FAITH — Faith Academy looked to its financial institution to secure more funding to bid on the Faith Elementary property after other interest emerged.

Board Chair George Wilhelm said other parties looking into purchasing the property motivated the charter school raise its bid from $100,000 to $300,000. Wilhelm didn’t mention specific parties, but said he was made aware of several others interested and returned to the school’s financial institution to request more funding.

The Rowan-Salisbury Schools Board of Education discussed the initial $100,000 in closed session during its March 8 meeting. The board later decided to move ahead with an upset bid process with the $300,000 bid at its last meeting on March 22, starting a 10-day bidding period. The upset bid process continue in rounds until there is no higher bidder.

Negotiated offer with an upset bid process is one of the options laid out for public entities to dispose of a piece of property in state statute.

“The $300,000 bid is probably high,” Wilhelm said.

If the academy does not have a decision next week, Wilhelm said, it will likely run out of time to use the facility for its first year of classes.
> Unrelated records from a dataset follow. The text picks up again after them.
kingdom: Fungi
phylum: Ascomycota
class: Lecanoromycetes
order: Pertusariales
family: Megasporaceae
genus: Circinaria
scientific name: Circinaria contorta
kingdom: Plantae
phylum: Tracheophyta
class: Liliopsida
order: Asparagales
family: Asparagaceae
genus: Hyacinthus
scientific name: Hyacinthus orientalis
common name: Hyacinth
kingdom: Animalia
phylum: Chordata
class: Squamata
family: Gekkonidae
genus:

The academy wants to purchase the property to eventually turn it into its high school facility, but during its first year it will serve grades K-7. It will add a grade each year.

While the negotiations for the property are ongoing, the academy is already spending money to install mobile units on the property of Shiloh Reformed Church in Faith. It has an agreement with the church to install mobile classrooms to host its 500 students, but if the elementary property comes through in time it would shift gears to start classes there instead.

The student population of  Faith Academy has already outgrown the 440-student capacity at Faith Elementary and would need mobile classrooms on site there as well.

Wilhelm said the school being sold to another party could be more of a setback for the town than the academy. The school property has been part of the town’s well-known Fourth of July festivities since the 1940s. If someone else purchases the property, its availability could be an issue, he said.

“We’re going to offer them a long-term agreement when we get it,” Wilhelm said.

Faith Elementary is slated to close permanently in June as a public school run by RSS. RSS Associate Superintendent of Operations Anthony Vann estimated the facility could cost about $300,000 demolish and the district has assessed about $3.4 million in capital needs at the facility.

Among those needs are paving, roof repair and efficiency upgrades.